Activity
Pull out every line of the items below that contains the string "expanded".

[Collection entries]
BEGIN

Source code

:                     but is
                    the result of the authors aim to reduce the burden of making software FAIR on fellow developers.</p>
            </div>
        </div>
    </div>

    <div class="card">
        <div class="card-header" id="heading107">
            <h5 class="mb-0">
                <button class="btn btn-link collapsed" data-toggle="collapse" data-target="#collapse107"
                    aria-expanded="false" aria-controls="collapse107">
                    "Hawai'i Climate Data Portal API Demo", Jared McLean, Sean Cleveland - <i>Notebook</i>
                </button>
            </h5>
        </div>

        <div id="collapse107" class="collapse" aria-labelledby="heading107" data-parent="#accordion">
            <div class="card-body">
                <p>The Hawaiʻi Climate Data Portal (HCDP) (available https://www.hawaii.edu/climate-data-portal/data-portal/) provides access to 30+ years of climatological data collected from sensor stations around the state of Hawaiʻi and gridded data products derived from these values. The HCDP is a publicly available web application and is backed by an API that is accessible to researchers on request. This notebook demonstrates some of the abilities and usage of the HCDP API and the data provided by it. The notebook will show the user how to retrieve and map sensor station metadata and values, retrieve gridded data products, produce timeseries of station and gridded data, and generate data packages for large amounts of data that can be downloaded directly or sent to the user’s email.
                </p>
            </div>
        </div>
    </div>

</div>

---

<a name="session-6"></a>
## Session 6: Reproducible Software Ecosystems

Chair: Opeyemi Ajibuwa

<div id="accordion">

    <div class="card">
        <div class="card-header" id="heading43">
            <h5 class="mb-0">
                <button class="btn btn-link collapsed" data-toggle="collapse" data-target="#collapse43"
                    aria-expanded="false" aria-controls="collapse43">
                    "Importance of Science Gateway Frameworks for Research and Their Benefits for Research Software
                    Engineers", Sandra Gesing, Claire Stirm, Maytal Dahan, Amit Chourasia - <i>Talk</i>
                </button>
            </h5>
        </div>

END

Exercise response
                    aria-expanded="false" aria-controls="collapse107">
                    aria-expanded="false" aria-controls="collapse43">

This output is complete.